Liked/Disliked lists and counts:

procyon.mostLiked().then((results) => {
  // returns an array of the 'mostLiked' sorted set which represents the global
  // number of likes for all the items. does not factor in dislikes.
});

procyon.mostDisliked().then((results) => {
  // same as mostLiked but the opposite.
});

procyon.likedBy('itemId').then((results) => {
  // returns an array which lists all the users who liked that item.
});

procyon.likedCount('itemId').then((results) => {
  // returns the number of users who have liked that item.
});

procyon.dislikedBy('itemId').then((results) => {
  // same as likedBy but for disliked.
});

procyon.dislikedCount('itemId').then((results) => {
  // same as likedCount but for disliked.
});

procyon.allLikedFor('userId').then((results) => {
  // returns an array of all the items that user has liked.
});

procyon.allDislikedFor('userId').then((results) => {
  // returns an array of all the items that user has disliked.
});

procyon.allWatchedFor('userId').then((results) => {
  // returns an array of all the items that user has liked or disliked.
});

Recommendation Engine Components

Jaccard Coefficient for Similarity

There are many ways to gauge the likeness of two users. The original implementation of recommendation Procyon used the Pearson Coefficient which was good for measuring discrete values in a small range (i.e. 1-5 stars). However, to optimize for quicker calcuations and a simplier interface, recommendation Procyon instead uses the Jaccard Coefficient which is useful for measuring binary rating data (i.e. like/dislike). Many top companies have gone this route such as Youtube because users were primarily rating things 4-5 or 1. The choice to use the Jaccard's instead of Pearson's was largely inspired by David Celis who designed Recommendable, the top recommendation engine on Rails. The Jaccard Coefficient also pairs very well with Redis which is able to union/diff sets of like/dislikes at O(N).

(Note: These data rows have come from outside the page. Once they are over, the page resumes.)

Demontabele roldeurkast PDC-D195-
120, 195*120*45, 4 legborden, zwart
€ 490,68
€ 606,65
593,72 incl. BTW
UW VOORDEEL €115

K-Nearest Neighbors Algorithm for Recommendations

To deal with large user bases, it's essential to make optimizations that don't involve comparing every user against every other user. One way to deal with this is using the K-Nearest Neighbors algorithm which allows you to only compare a user against their 'nearest' neighbors. After a user's similarity is calculated with the Jaccard Coefficient, a sorted set is created which represents how similar that user is to every other. The top users from that list are considered their nearest neighbors. recommendation Procyon uses a default value of 5, but this can easily be changed based on your needs.

Wilson Score Confidence Interval for a Bernoulli Parameter

If you've ever been to Amazon or another site with tons of reviews, you've probably ran into a sorted page of top ratings only to find some of the top items have only one review. The Wilson Score Interval at 95% calculates the chance that the 'real' fraction of positive ratings is at least x. This allows for you to leave off the items/products that have not been rated enough or have an abnormally high ratio. It's a great proxy for a 'best rated' list.

Redis

When combined with hiredis, redis can get/set at ~40,000 operations/second using 50 concurrent connections without pipelining. In short, Redis is extremely fast at set math and is a natural fit for a recommendation engine of this scale. Redis is integral to many top companies such as Twitter which uses it for their Timeline (substituted Memcached).